The saw caught and bit—tailbone, pelvis, spine, ribs. By the ribs, at least, the screaming had stopped. Rummy sawed and sawed. Blood soaked every inch of his clothes, filled his boots, drenched his arms, splattered his face. Rummy’s mind was filled with the gleeful telepathic pleadings of the gelatinous monster at his back—an unending stream of blasphemies.
Finally the saw breached the woman’s jaw, then the skull split and the two halves of what had been Badger Medlar fell free, swinging independently. These were soon devoured by the thing that had been Fishguts. Rummy laid down his saw and stripped, tossing the soiled clothes to Fishguts to be devoured along with the corpse, then headed back to the warehouse. Mentally signalling to his pet demon that it should keep watch over their golden prize.
Cleaned and dressed, outwardly at least, Rummy rejoined his friends at the tap room. Leopold had finished his tale and turned his attentions to more aggressively wooing Jessica. A few more drinks, a few more compliments and the two of them were walking out the door, arm in arm, heading for “somewhere private”.
Leo and Jessica were met at the door by an irate and clearly drunk Tilly Bracket, who, while she had not been able to listen in on their unspoken conversation, was clearly outraged that Leo would be slinking off with someone other than herself. And, of course, she already had her brass knuckles on. Two punches later, Leo’s face was barely recognizable.
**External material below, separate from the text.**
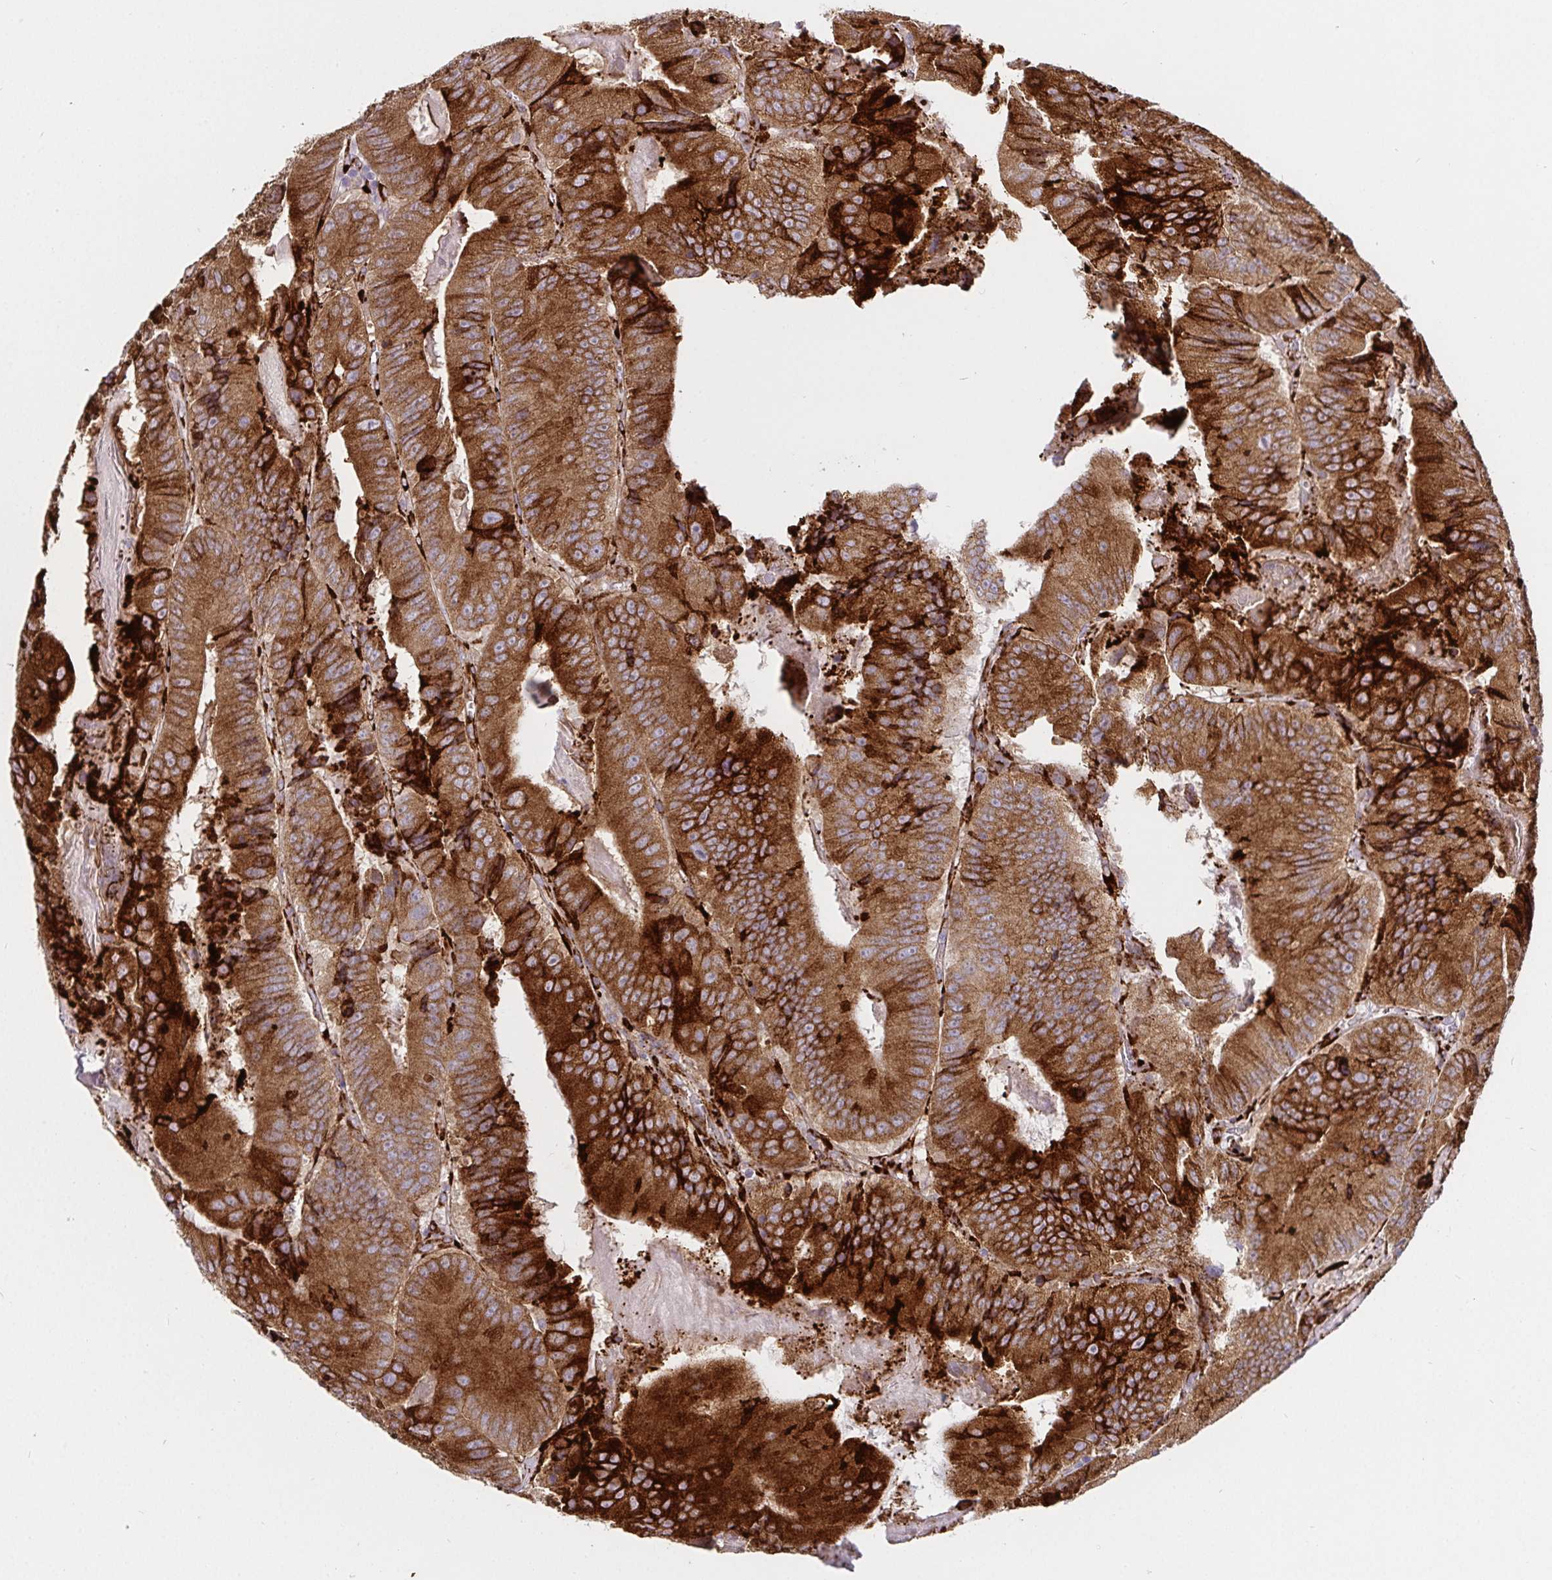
{"staining": {"intensity": "strong", "quantity": ">75%", "location": "cytoplasmic/membranous"}, "tissue": "colorectal cancer", "cell_type": "Tumor cells", "image_type": "cancer", "snomed": [{"axis": "morphology", "description": "Adenocarcinoma, NOS"}, {"axis": "topography", "description": "Colon"}], "caption": "There is high levels of strong cytoplasmic/membranous positivity in tumor cells of colorectal adenocarcinoma, as demonstrated by immunohistochemical staining (brown color).", "gene": "P4HA2", "patient": {"sex": "female", "age": 86}}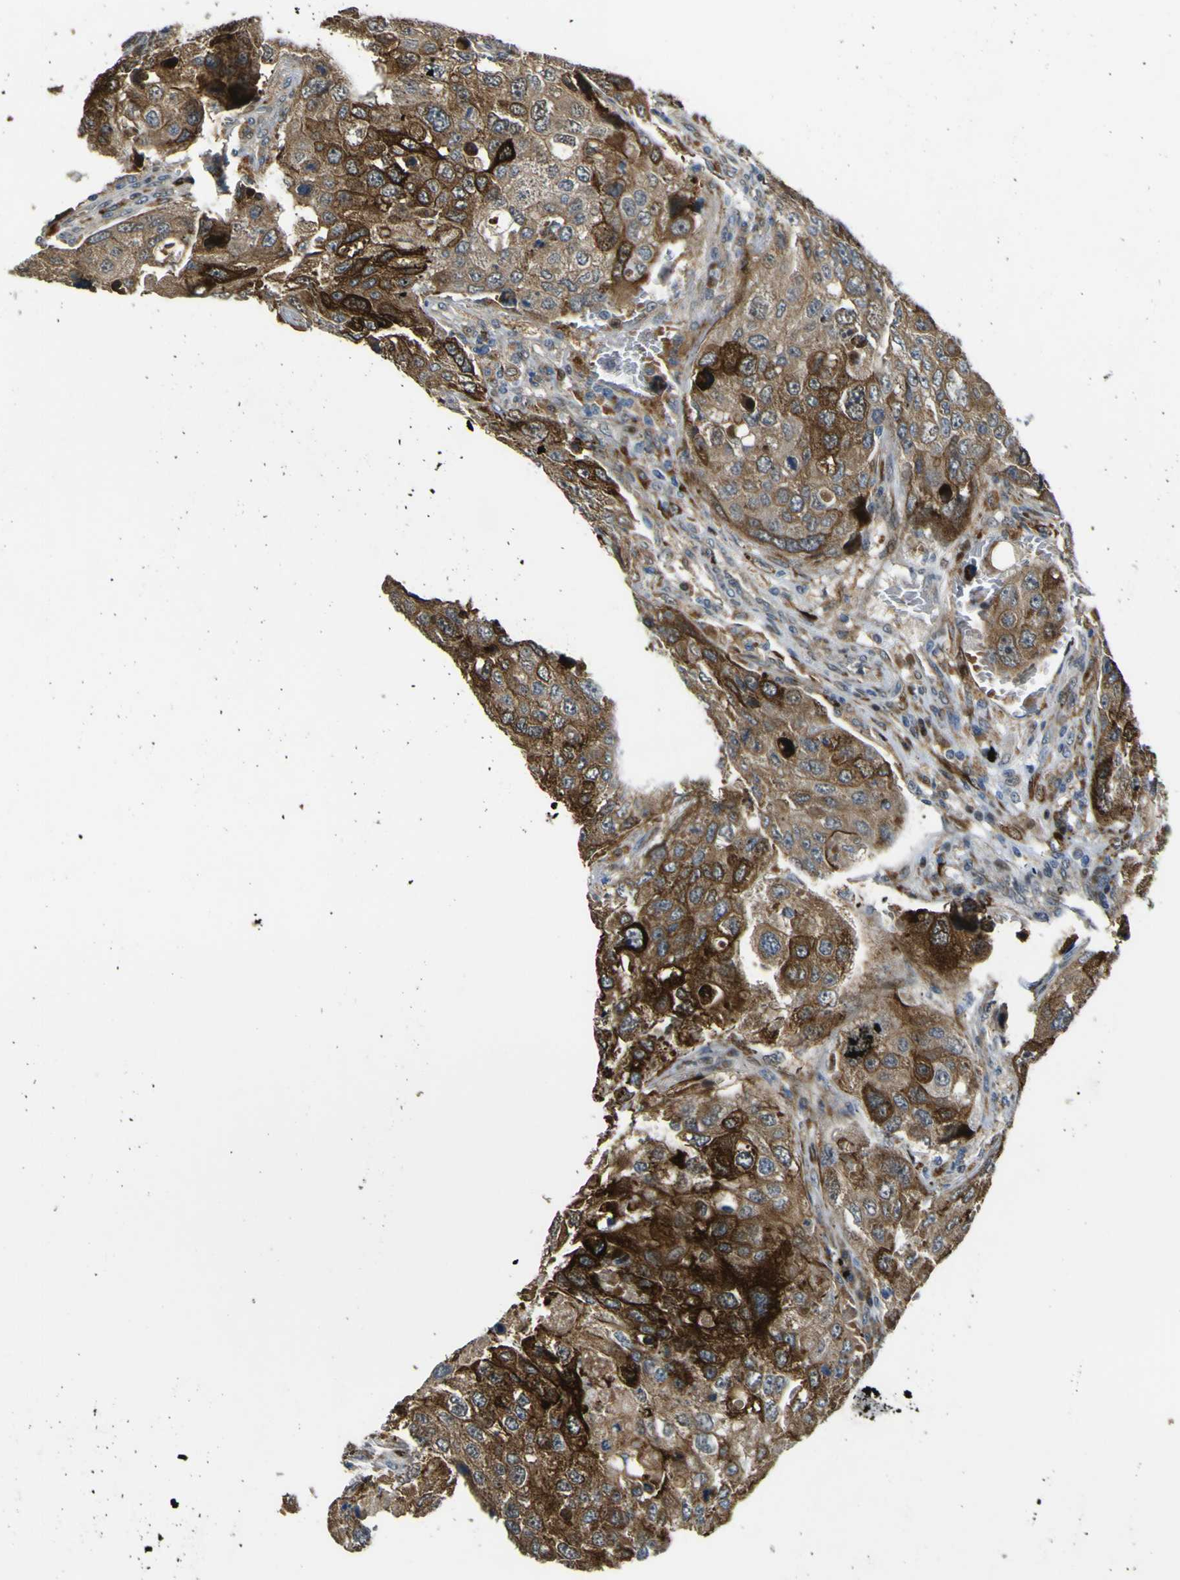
{"staining": {"intensity": "strong", "quantity": ">75%", "location": "cytoplasmic/membranous"}, "tissue": "urothelial cancer", "cell_type": "Tumor cells", "image_type": "cancer", "snomed": [{"axis": "morphology", "description": "Urothelial carcinoma, High grade"}, {"axis": "topography", "description": "Lymph node"}, {"axis": "topography", "description": "Urinary bladder"}], "caption": "Protein staining demonstrates strong cytoplasmic/membranous staining in approximately >75% of tumor cells in urothelial carcinoma (high-grade).", "gene": "LBHD1", "patient": {"sex": "male", "age": 51}}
Leo did some quick talking, or as best he could manage given his dislocated jaw, and suggested that really, Rummy was the better looking of the two of them anyways and Tilly shouldn’t have to put up with his philandering bullshit. Tilly gave Rummy an appraising look over Leo’s shoulder. Rummy flashed a freshly opened bottle of plum wine at the notorious lush and she quickly brushed Leo off and joined Rummy at the bar.
With the dangerous woman thus distracted, Leo tried to get Sandara to heal his face, but was met by an angry rant about him taking advantage of an young, innocent, disabled girl. Jessica, however, seemed impressed by Leo’s taking a beating on her behalf (probably because she was unable to hear any of the relevant exchange) and quickly led him out of the tap room, laying many a kiss and healing spell over him.
Rummy and Tilly polished off the bottle of wine quickly. “So,” Rummy said, “you ever had sex on top of a giant solid-gold turtle?” The cougar never needs so much invitation from its prey, and the two of them quickly followed Leo and Jessica out of the tap room.
On the way out, the plate-clad shape of Guillaume caught Rummy’s eye and threw him an appreciately obscene gesture before rising from its seat. Rummy tried to telepathically explain to the demon that Tilly was not married, but Guillaume insisted that having the same sexual partner every night for a month clearly indicated some level of unspoken pact, and that was enough to slate his need to see a woman be unfaithful. Sighing, Rummy allowed the demon to follow Tilly and him to the wreckage of the Ginger Belle to watch them fucking on the biggest mass of gold any of them could imagine.
Not one to be left out, a drunken Thaduk approached Sandara and made a pass at her. The elven priestess considered the orc’s advance for a while, then led him outside to the docks. She stuffed a pair of pipes with some skunk-smelling, strangely wet tobacco and handed him one. For all that it stank, the rum-soaked tobacco was delicious, and the two friends sat quietly staring at the stars and smoking late into the night.